### DIRECTIVE A
Copy the passage on transceiver circuitry word for word.

### PASSAGE
______________________________

Transceiver circuitry 28 may include wireless local area network transceiver circuitry that handles WLAN communications bands (e.g., Wi-Fi® (IEEE 802.11) or other WLAN communications bands) such as a 2.4 GHZ WLAN band (e.g., from 2400 to 2480 MHZ), a 5 GHZ WLAN band (e.g., from 5180 to 5825 MHZ), a Wi-Fi® 6E band (e.g., from 5925-7125 MHZ), and/or other Wi-Fi® bands (e.g., from 1875-5160 MHZ), wireless personal area network transceiver circuitry that handles the 2.4 GHz Bluetooth® band or other WPAN communications bands, cellular telephone transceiver circuitry that handles cellular telephone bands (e.g., bands from about 600 MHz to about 5 GHZ, 3G bands, 4G LTE bands, 5G New Radio Frequency Range 1 (FR1) bands below 10 GHz, 5G New Radio Frequency Range 2 (FR2) bands between 20 and 60 GHz, etc.), near-field communications (NFC) transceiver circuitry that handles near-field communications bands (e.g., at 13.56 MHz), satellite navigation receiver circuitry that handles satellite navigation bands (e.g., a GPS band from 1565 to 1610 MHz, a Global Navigation Satellite System (GLONASS) band, a BeiDou Navigation Satellite System (BDS) band, etc.), ultra-wideband (UWB) transceiver circuitry that handles communications using the IEEE 802.15.4 protocol and/or other ultra-wideband communications protocols, and/or any other desired radio-frequency transceiver circuitry for covering any other desired communications bands of interest.

______________________________

### SOURCE DATA
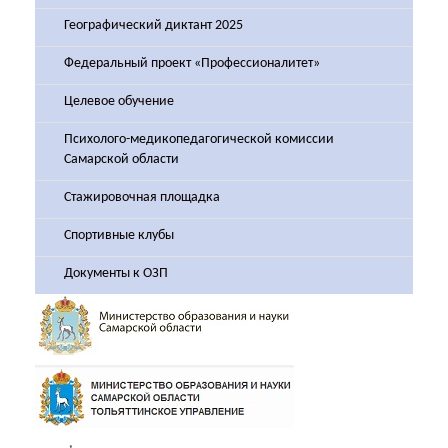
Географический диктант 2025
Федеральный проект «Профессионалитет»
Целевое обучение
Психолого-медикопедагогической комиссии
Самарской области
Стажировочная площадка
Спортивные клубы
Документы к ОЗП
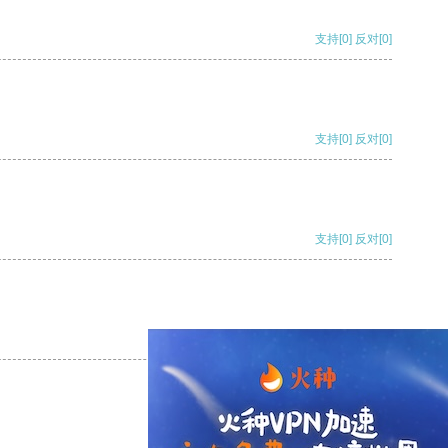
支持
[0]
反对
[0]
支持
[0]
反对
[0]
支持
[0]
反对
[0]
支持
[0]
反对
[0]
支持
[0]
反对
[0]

______________________________

### DIRECTIVE B
Write out all the records above, every line unchanged, and leave the pictures out.

### ANSWER BOX A
Transceiver circuitry 28 may include wireless local area network transceiver circuitry that handles WLAN communications bands (e.g., Wi-Fi® (IEEE 802.11) or other WLAN communications bands) such as a 2.4 GHZ WLAN band (e.g., from 2400 to 2480 MHZ), a 5 GHZ WLAN band (e.g., from 5180 to 5825 MHZ), a Wi-Fi® 6E band (e.g., from 5925-7125 MHZ), and/or other Wi-Fi® bands (e.g., from 1875-5160 MHZ), wireless personal area network transceiver circuitry that handles the 2.4 GHz Bluetooth® band or other WPAN communications bands, cellular telephone transceiver circuitry that handles cellular telephone bands (e.g., bands from about 600 MHz to about 5 GHZ, 3G bands, 4G LTE bands, 5G New Radio Frequency Range 1 (FR1) bands below 10 GHz, 5G New Radio Frequency Range 2 (FR2) bands between 20 and 60 GHz, etc.), near-field communications (NFC) transceiver circuitry that handles near-field communications bands (e.g., at 13.56 MHz), satellite navigation receiver circuitry that handles satellite navigation bands (e.g., a GPS band from 1565 to 1610 MHz, a Global Navigation Satellite System (GLONASS) band, a BeiDou Navigation Satellite System (BDS) band, etc.), ultra-wideband (UWB) transceiver circuitry that handles communications using the IEEE 802.15.4 protocol and/or other ultra-wideband communications protocols, and/or any other desired radio-frequency transceiver circuitry for covering any other desired communications bands of interest.

### ANSWER BOX B
Географический диктант 2025
Федеральный проект «Профессионалитет»
Целевое обучение
Психолого-медикопедагогической комиссии
Самарской области
Стажировочная площадка
Спортивные клубы
Документы к ОЗП
支持
[0]
反对
[0]
支持
[0]
反对
[0]
支持
[0]
反对
[0]
支持
[0]
反对
[0]
支持
[0]
反对
[0]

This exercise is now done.